India has withdrawn a recent directive that would have required smartphone manufacturers to pre-install the state-run Sanchar Saathi cybersecurity application on all new devices sold in the country. The original order, issued last week and made public on Monday, had given manufacturers 90 days to comply, making the app non-removable. The government cited the app's "increasing acceptance" as the reason for the withdrawal, while the initial mandate had prompted concerns from privacy advocates and smartphone makers regarding user privacy and implementation.

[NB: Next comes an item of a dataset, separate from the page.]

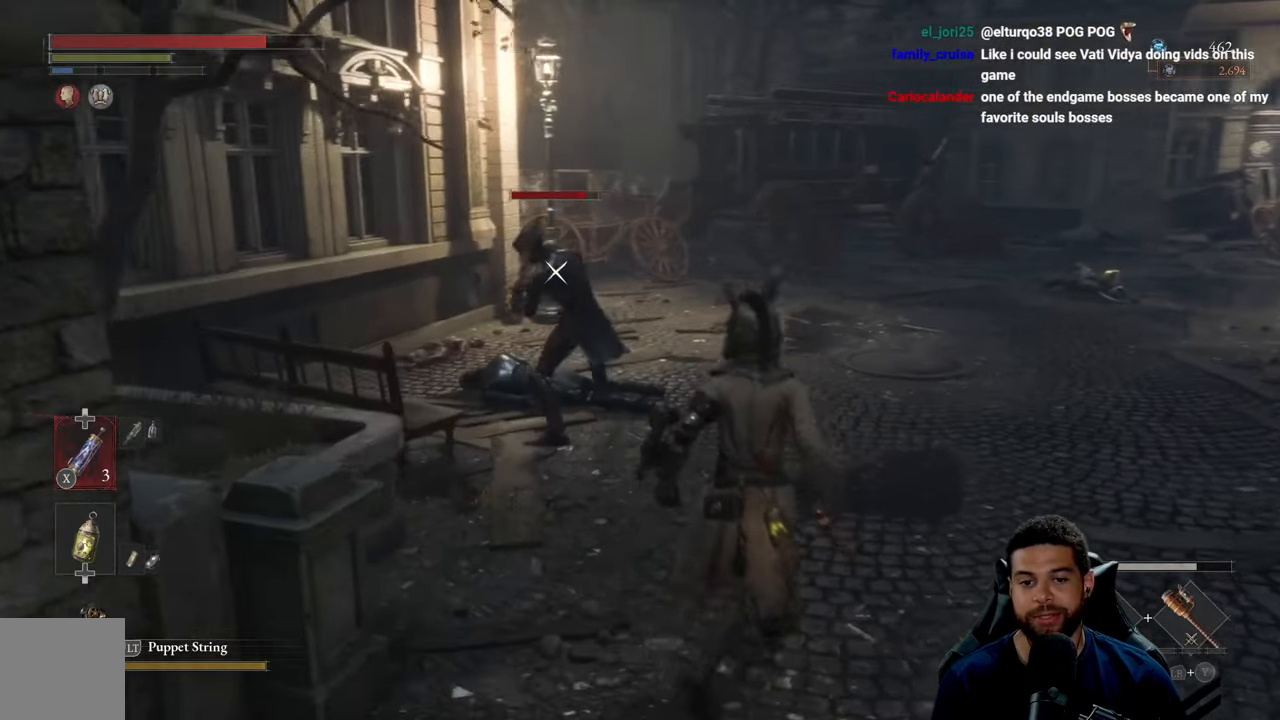
{"buttons": ["R2"], "left_stick": "up", "right_stick": "center", "events": [[450, "R2", "down"]]}
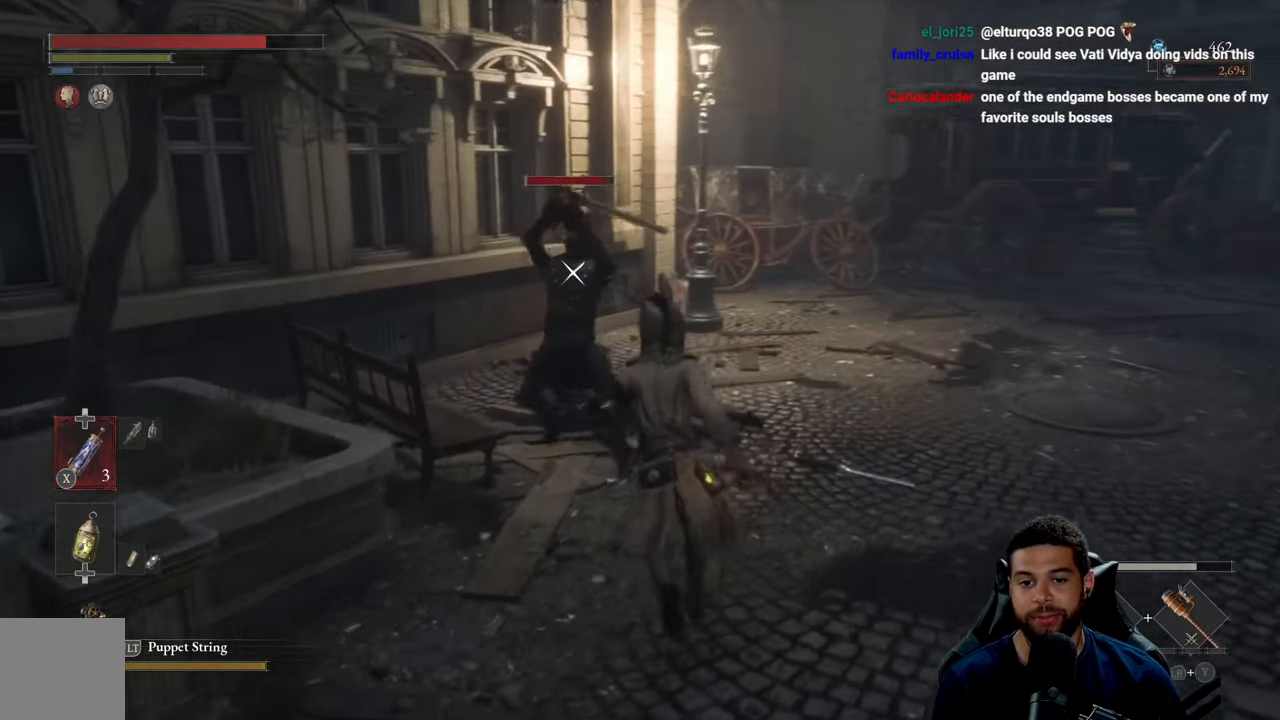
{"buttons": ["R2"], "left_stick": "up-right", "right_stick": "center", "events": [[250, "left_stick", "up-right"]]}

Initial Directive and Rationale
The Department of Telecommunications initially mandated the pre-installation of the Sanchar Saathi app on new smartphones, allowing manufacturers 90 days to integrate it. The directive applied to one of the world's largest mobile phone markets, which has over 1.2 billion mobile subscribers. The government stated the measure was intended to assist citizens in verifying handset authenticity and reporting suspected misuse of telecommunication resources.
The Sanchar Saathi app, launched in January, provides functionalities such as checking a device's International Mobile Equipment Identity (IMEI), reporting lost or stolen phones, and flagging suspicious communication attempts. The IMEI is a unique 15-digit code used to identify and authenticate mobile devices on cellular networks.
According to the Department of Telecommunications, mobile handsets with duplicate or spoofed IMEI numbers pose a risk to telecom cybersecurity. The department also highlighted India's substantial second-hand mobile device market, where stolen or blacklisted devices are sometimes resold, potentially involving purchasers unknowingly in illicit activities or leading to financial losses. The original regulations stipulated that the pre-installed application must be readily visible and accessible to users during device setup, with its functionalities unable to be disabled or restricted. Manufacturers were also encouraged to provide the app through software updates for devices already produced but not yet sold, and were required to submit compliance reports within 120 days.
Concerns and Opposition
The mandatory pre-installation directive generated concerns regarding privacy and potential surveillance among cybersecurity experts and the public. These experts argued that the mandate infringed on citizens' right to privacy.
Major smartphone manufacturers, including Apple and Samsung, reportedly resisted the order. Reports indicated that these companies expressed concerns over the directive's issuance without prior consultation and its potential conflict with user privacy standards. India's Minister of Communications, Jyotiraditya Scindia, addressed the surveillance concerns, stating that "Snooping is neither possible nor will it happen with the Sanchar Saathi safety app."
Withdrawal of the Mandate
The government subsequently withdrew the order, attributing the decision to the app's "increasing acceptance." Prior to the withdrawal, the Sanchar Saathi app had recorded 14 million downloads. India's telecom ministry reported that the app facilitated approximately 2,000 fraud reports daily, with 600,000 new users registering on a single day, indicating a tenfold increase in registrations.
Digital advocacy groups acknowledged the government's reversal. The Internet Freedom Foundation commented via X, "This is a welcome development, but we are still awaiting the full text of the legal order that should accompany this announcement, including any revised directions under the Cyber Security Rules, 2024." The organization stated that the development should be treated as "cautious optimism, not closure, until the formal legal direction is published and independently confirmed."